While successful multi-year guarantees represent a tremendous opportunity for insurers, careful design and execution is key to profitability and success. These four considerations are the framework for any successful multi-year trend-guarantee offering.
ID the target customer
While almost all employer segments value certainty, our market research shows that some types are more open to investing in collaborative, multi-year approaches to cost management. Amenability may depend on characteristics such as turnover, unionization, and how big a role health benefits play in helping the employer retain and attract talent.
Tailor guarantee design
Understanding the customer is paramount to designing the guarantee. Sounds obvious, but different durations, levels, and structures will better suit particular employers. How the guarantee is sold also may differ by customer type. For example, segment-specific sales strategy must determine whether the guarantee is offered as a built-in feature of the product or a buy-up that can be purchased for an additional fee.

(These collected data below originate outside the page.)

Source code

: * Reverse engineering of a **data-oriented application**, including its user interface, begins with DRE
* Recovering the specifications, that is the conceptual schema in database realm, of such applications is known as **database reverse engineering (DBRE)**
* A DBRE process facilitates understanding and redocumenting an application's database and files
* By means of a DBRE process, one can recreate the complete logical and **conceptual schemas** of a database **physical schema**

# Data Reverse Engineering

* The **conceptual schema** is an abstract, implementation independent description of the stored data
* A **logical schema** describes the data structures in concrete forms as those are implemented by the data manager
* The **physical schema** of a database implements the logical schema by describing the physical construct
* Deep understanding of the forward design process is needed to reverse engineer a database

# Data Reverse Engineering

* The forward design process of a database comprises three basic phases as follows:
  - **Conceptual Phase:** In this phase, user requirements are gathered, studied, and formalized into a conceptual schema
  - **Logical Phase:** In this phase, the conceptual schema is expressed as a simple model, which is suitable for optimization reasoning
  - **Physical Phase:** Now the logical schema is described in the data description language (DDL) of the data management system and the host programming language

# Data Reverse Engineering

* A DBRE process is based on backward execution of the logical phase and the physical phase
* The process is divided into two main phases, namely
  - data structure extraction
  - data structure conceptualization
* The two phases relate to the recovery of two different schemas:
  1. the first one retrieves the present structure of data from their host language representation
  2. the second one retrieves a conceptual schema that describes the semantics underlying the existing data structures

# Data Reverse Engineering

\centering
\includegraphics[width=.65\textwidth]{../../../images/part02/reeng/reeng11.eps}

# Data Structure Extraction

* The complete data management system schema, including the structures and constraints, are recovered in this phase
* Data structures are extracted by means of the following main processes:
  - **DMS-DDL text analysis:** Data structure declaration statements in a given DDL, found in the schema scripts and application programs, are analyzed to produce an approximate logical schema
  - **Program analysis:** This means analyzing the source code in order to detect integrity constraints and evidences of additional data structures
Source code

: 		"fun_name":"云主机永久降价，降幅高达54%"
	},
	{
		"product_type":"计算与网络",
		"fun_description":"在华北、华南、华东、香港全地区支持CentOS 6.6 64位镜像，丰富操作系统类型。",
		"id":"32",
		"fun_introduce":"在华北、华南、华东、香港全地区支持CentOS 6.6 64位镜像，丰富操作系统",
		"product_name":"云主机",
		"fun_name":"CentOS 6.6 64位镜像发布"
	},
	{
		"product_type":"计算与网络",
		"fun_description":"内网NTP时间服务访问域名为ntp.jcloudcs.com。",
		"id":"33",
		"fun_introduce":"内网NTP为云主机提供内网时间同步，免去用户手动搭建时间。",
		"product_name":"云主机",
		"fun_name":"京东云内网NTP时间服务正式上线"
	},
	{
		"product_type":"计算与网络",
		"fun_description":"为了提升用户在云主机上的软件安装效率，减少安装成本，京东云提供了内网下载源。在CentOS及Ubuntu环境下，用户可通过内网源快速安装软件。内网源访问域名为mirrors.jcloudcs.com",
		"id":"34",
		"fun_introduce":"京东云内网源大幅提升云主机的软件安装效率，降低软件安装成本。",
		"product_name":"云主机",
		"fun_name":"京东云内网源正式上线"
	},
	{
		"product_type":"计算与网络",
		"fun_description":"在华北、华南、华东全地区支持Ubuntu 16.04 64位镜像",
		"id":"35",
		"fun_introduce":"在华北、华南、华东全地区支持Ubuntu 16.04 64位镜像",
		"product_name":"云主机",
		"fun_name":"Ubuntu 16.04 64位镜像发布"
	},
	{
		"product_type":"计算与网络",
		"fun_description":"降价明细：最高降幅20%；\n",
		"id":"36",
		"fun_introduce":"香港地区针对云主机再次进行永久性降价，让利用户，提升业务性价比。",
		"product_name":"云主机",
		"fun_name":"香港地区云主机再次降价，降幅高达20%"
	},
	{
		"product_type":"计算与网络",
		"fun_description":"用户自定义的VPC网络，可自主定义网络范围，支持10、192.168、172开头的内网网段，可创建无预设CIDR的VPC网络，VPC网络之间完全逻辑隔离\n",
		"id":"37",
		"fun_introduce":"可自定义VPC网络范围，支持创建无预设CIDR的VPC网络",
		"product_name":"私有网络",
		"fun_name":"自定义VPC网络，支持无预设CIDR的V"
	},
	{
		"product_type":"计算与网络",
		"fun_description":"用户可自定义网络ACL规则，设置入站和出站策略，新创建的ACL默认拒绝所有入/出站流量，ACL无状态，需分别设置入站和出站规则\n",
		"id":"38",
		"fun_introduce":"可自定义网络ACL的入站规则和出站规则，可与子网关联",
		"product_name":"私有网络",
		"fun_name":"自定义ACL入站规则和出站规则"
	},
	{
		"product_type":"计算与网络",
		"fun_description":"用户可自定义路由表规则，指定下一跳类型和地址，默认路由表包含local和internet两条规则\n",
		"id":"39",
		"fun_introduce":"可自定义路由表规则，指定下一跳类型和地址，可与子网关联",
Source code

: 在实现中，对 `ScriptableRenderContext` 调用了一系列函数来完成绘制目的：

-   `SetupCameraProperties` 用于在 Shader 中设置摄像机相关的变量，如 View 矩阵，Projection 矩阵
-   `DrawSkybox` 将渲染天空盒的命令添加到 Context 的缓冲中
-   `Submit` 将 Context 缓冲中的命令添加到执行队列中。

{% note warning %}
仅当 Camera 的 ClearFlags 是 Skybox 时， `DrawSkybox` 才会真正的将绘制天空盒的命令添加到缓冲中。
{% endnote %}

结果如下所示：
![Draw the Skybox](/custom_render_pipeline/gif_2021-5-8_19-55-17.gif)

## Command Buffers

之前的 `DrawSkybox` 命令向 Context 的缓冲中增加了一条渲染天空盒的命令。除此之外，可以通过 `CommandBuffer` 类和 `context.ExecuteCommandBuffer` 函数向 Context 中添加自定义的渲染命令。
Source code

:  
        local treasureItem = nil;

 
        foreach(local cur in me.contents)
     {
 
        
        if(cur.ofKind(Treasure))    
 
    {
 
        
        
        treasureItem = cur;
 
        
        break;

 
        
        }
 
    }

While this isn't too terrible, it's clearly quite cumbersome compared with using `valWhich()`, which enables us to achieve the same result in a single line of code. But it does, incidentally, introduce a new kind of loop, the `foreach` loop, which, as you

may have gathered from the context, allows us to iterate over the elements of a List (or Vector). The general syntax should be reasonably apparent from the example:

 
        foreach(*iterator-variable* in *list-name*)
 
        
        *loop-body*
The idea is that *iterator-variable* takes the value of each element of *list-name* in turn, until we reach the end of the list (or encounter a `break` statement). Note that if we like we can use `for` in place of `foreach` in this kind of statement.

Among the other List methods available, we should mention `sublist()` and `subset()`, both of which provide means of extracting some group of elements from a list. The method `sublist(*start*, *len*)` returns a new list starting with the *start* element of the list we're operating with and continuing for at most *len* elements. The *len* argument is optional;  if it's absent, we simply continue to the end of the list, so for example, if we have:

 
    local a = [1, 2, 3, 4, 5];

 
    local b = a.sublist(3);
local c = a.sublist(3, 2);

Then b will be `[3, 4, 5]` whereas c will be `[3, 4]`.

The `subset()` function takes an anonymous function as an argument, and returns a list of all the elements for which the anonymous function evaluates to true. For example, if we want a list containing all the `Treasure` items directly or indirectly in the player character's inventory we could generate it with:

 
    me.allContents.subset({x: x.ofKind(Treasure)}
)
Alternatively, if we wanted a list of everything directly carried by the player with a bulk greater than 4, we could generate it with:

Evaluate and control guarantee risk
In addition to understanding what will be most valuable for the customer, it is also important to understand how much risk the insurer is willing to take. Multi-year products introduce new and less-understood risks into traditional insurance products. The simple multi-year lock-in that employers want creates exposure both to trend risk and any year-over-year changes in the health status of employer groups. What’s more, any uncertainties in the underwriting processes (limited past claims history or utilization information, for example) get compounded over a multi-year period. The sharing of risk between payer, provider, employer, and potentially reinsurer, needs to be clearly understood.
A thorough risk modeling approach that appropriately accounts for these risks, as well as the nuances of path dependencies and the “fat tails” associated with typical claims patterns, is needed to ensure that the guarantee is a win-win for both the writer of the guarantee and the employer. If you’re going to be playing, you better know how the guarantee stacks up relative to your other exposures and your available capital.
Adopt a multi-year mindset and expanded population health toolset
A multi-year sale requires a multi-year mindset to deliver against guarantee targets. Offering a trend guarantee is the call to action to move away from the blunt instruments of utilization control and risk arbitrage to longer-term investments in care management and population health.
The multi-year product provides a seat at the table; winning requires close collaboration between employers, providers, and payers. That collaboration is what will drive an integrated, long-term approach to better managing the care of members to achieve guarantee targets. The multi-year relationship will also foster a longer-term, trusted relationship with members, which is necessary to nudge behaviors to improve health status and truly realize the value of a multi-year relationship.